[Document understanding data]
^^^^^^^^
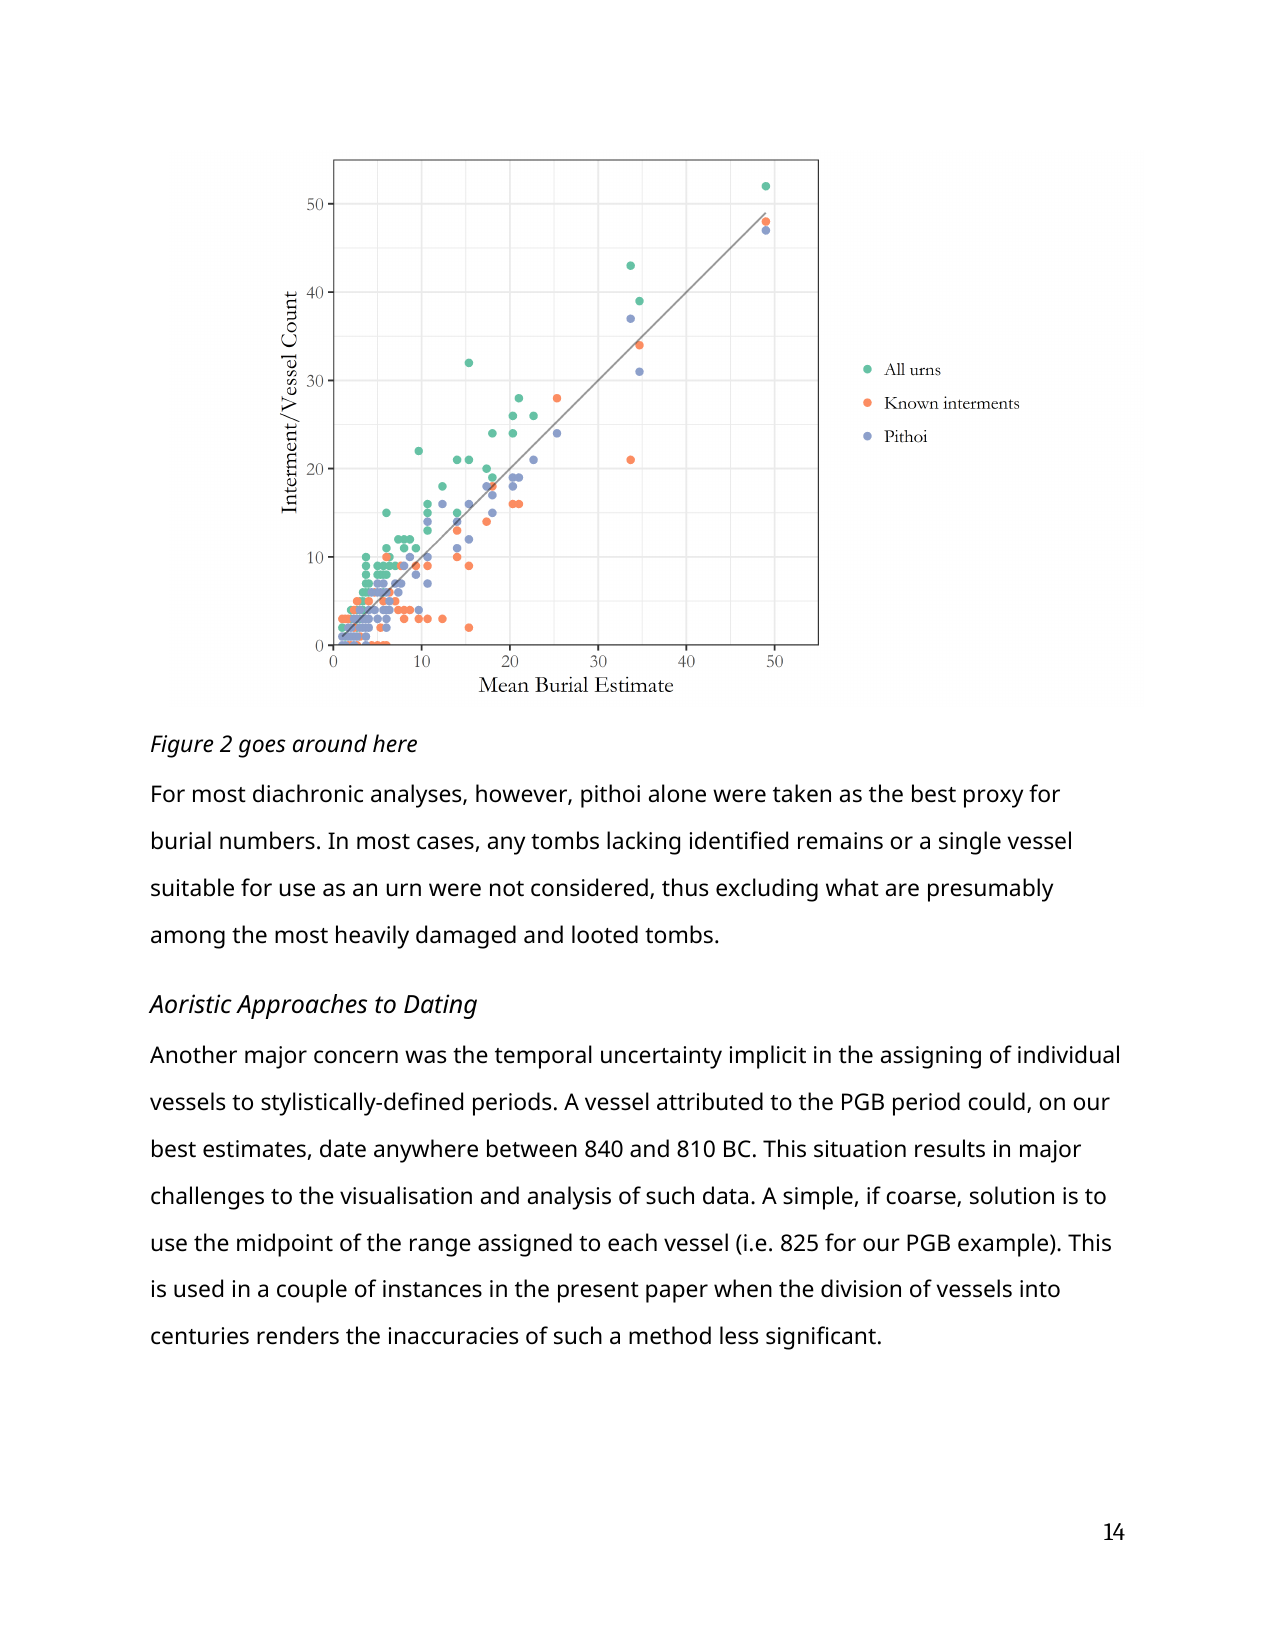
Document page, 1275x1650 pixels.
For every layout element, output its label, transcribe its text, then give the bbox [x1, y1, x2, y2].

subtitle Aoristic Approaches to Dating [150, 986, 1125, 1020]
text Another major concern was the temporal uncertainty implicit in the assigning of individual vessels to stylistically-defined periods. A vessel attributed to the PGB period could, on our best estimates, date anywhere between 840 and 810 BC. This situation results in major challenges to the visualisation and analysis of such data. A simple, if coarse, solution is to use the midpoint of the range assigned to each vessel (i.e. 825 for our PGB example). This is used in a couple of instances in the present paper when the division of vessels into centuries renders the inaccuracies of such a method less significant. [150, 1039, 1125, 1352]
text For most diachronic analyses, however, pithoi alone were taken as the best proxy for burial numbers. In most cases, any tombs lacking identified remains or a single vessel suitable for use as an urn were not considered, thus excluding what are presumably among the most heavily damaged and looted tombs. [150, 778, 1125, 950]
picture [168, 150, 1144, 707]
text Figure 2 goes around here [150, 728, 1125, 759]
^^^^^^^^
■ **ABOUT THIS TASK**: Copy all the entries word for word. Omit any pictures.

■ **SOLUTION TO THE PROBLEM**:
Document page, 1275x1650 pixels.
For every layout element, output its label, transcribe its text, then give the bbox [x1, y1, x2, y2].

subtitle Aoristic Approaches to Dating [150, 986, 1125, 1020]
text Another major concern was the temporal uncertainty implicit in the assigning of individual vessels to stylistically-defined periods. A vessel attributed to the PGB period could, on our best estimates, date anywhere between 840 and 810 BC. This situation results in major challenges to the visualisation and analysis of such data. A simple, if coarse, solution is to use the midpoint of the range assigned to each vessel (i.e. 825 for our PGB example). This is used in a couple of instances in the present paper when the division of vessels into centuries renders the inaccuracies of such a method less significant. [150, 1039, 1125, 1352]
text For most diachronic analyses, however, pithoi alone were taken as the best proxy for burial numbers. In most cases, any tombs lacking identified remains or a single vessel suitable for use as an urn were not considered, thus excluding what are presumably among the most heavily damaged and looted tombs. [150, 778, 1125, 950]
picture [168, 150, 1144, 707]
text Figure 2 goes around here [150, 728, 1125, 759]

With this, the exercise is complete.